== TEXTO DE LEITURA ==
Com o objetivo de clarificar e ajudar o leitor a compreender a dinâmica de cada sessão de estudo realizada, passamos a transcrever integralmente os procedimentos seguidos durante uma das sessões com o primeiro grupo.

Inicialmente retirámo-nos da sala para que os alunos do pequeno grupo – com 4 alunos, coletivamente combinassem uma mesma hora para ser por mim adivinhada. Alguns minutos depois, os alunos nos chamaram para dar início ao jogo. Pedimos, então, concentração a todos e iniciamos batendo aleatoriamente sobre as cartas contando silenciosamente até 7. Damos a 8ª batida sobre a dama e, a partir desta carta, sem contar, continuamos batendo sequencialmente no sentido anti-horário até que algum aluno dissesse ‘acertou’. À medida que um de nós batíamos sobre as cartas, cada aluno fazia as suas anotações na tabela. Neste jogo, enquanto um de nós batia, primeiramente de modo aleatório sobre a carta de número 4 – 4 horas, o aluno observador marcava em sua tabela o número 4.
===
**OBJETIVO**
Dê continuidade ao relato da sessão do jogo de adivinhar a hora, começando logo após a última frase apresentada acima.
== LISTAGEM ==
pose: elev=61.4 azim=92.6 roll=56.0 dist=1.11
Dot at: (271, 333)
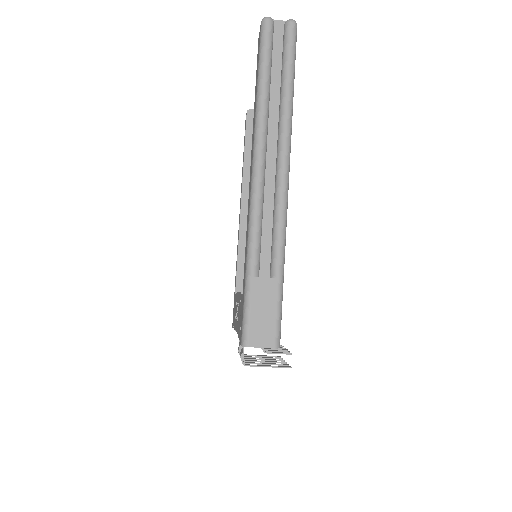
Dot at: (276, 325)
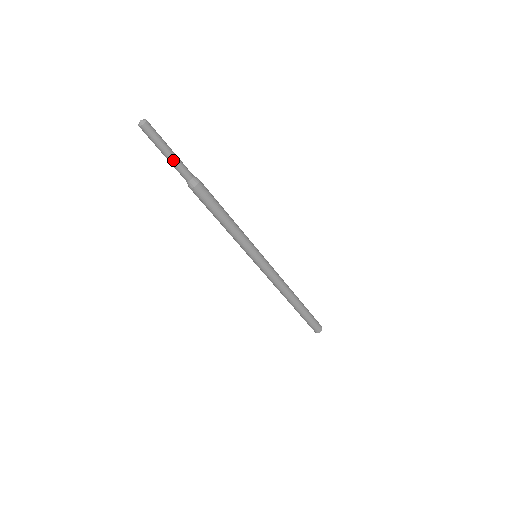
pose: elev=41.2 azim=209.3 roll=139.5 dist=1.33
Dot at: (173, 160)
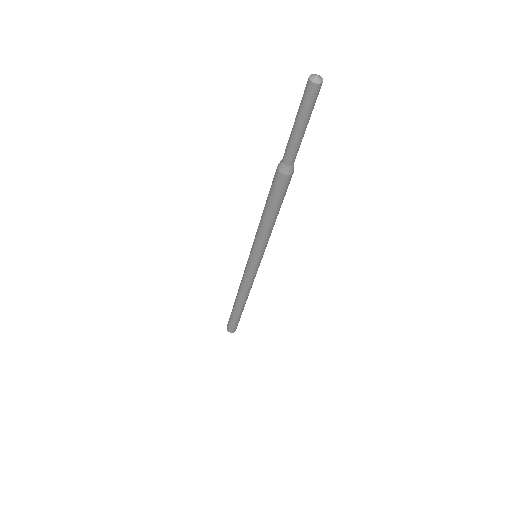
===
**RESULTADO DA TAREFA**
Embora nós não soubéssemos, este grupo havia pensado o número 10 [10 horas] como sendo a hora que teria que ser por nós adivinhada. Por isso, para essa primeira batida nossa, o aluno jogador anotou em sua tabela o número seguinte ao da hora pensada, 11, seguindo as orientações enunciadas anteriormente pelo autor. Após bater sobre a carta 4, continuamos batendo aleatoriamente sobre os números 8, 10, 6, 2, 5 e 8. O aluno observador registrou-os em sua tabela e o aluno jogador pensou nos números seguintes ao que nós deveríamos adivinhar, 11, 12, 13, 14, 15, 16, 17, e os registrou em outra tabela, conforme segue.

Tabela 3. Tabela do aluno observador.

Cartas sobre as quais o professor batia

4 8 10 6 2 5 8

Fonte: Autores.

Tabela 4. Tabela do aluno jogador.

Número contado a partir da hora pensada

11 12 13 14 15 16 17

Fonte: Autores.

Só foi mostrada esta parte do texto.